Task A.
Recast the records, from their first line through the line containing "building: (364, 35)", as a Markdown table with the columns Row and Entry. Number each row and leave out blank lines.
Task B.
Extend the account of Anderson's pitching career from the point where it stops.

Document extract.
● ● ● ● ●
He was invited to spring training in 2022 with Texas, but did not make the team and returned to Triple–A Round Rock to begin the season. In 3 appearances for Round Rock, Anderson logged a 6.00 ERA with 4 strikeouts in 3.0 innings pitched. He elected free agency following the season on November 10, 2022.

===Kansas City Royals===
On June 7, 2023, Anderson signed a minor league contract with the Kansas City Royals organization. He made 24 appearances split between the rookie-level Arizona Complex League Royals, Double-A Northwest Arkansas Naturals, and Triple-A Omaha Storm Chasers, accumulating a 6.87 ERA with 59 strikeouts across 36 2/3 innings of work. Anderson elected free agency following the season on November 6.
● ● ● ● ●
Provided information.
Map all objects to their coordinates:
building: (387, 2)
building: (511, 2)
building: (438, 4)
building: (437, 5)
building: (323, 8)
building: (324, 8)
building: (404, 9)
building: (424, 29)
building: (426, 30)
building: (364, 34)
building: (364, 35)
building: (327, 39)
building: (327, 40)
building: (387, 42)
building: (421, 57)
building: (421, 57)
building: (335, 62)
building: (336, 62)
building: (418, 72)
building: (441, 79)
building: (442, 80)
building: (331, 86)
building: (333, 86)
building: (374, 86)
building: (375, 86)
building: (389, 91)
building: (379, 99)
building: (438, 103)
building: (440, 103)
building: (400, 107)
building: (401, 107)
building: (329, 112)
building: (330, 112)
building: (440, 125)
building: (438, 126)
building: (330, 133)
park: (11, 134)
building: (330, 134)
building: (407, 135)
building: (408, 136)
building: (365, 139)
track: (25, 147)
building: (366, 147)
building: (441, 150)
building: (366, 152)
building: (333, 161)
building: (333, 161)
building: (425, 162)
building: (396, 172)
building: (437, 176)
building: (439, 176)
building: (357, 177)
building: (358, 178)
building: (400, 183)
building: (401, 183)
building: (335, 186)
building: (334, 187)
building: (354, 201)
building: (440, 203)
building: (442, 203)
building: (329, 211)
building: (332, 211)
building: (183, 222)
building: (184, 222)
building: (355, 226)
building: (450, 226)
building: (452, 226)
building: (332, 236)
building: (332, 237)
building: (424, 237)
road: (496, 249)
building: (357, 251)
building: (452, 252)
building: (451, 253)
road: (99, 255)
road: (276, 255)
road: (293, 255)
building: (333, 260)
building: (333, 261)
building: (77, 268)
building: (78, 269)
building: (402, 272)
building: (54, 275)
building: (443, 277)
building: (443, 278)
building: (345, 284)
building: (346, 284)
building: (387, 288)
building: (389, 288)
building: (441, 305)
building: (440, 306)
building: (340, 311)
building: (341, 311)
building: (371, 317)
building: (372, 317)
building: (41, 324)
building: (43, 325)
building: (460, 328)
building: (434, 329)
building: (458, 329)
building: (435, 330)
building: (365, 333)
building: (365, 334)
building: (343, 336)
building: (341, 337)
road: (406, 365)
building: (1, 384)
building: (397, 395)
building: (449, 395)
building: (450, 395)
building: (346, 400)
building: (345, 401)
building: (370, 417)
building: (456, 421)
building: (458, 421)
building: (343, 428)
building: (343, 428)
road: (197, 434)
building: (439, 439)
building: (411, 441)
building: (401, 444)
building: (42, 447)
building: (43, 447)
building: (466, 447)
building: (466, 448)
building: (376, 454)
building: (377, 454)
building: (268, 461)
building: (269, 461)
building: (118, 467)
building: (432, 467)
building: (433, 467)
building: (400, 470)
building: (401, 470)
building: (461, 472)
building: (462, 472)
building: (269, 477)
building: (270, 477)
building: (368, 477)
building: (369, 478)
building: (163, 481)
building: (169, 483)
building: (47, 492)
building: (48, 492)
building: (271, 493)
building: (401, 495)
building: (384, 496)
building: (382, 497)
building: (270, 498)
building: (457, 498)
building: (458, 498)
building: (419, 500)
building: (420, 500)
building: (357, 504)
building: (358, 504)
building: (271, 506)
● ● ● ● ●
Right answer A.
| Row | Entry |
|---|---|
| 1 | Map all objects to their coordinates: |
| 2 | building: (387, 2) |
| 3 | building: (511, 2) |
| 4 | building: (438, 4) |
| 5 | building: (437, 5) |
| 6 | building: (323, 8) |
| 7 | building: (324, 8) |
| 8 | building: (404, 9) |
| 9 | building: (424, 29) |
| 10 | building: (426, 30) |
| 11 | building: (364, 34) |
| 12 | building: (364, 35) |

Right answer B.
===Chicago White Sox===
On November 21, 2023, Anderson signed a minor league contract with the Chicago White Sox. He was assigned to the Triple-A Charlotte Knights to begin the 2024 season and made five scoreless appearances in the minors. On April 12, the White Sox selected Anderson's contract to the major league roster. In 56 relief appearances, he had a 1–2 record and 4.39 ERA with 57 strikeouts across 53 1/3 innings pitched.

Anderson was optioned to Triple-A Charlotte to begin the 2025 season. In 4 games for the Knights, he struggled to a 7.94 ERA with 8 strikeouts across 5 2/3 innings pitched. Anderson was designated for assignment by Chicago on April 11. He cleared waivers and was sent outright to Charlotte on April 16. Anderson was released by the White Sox organization on July 23.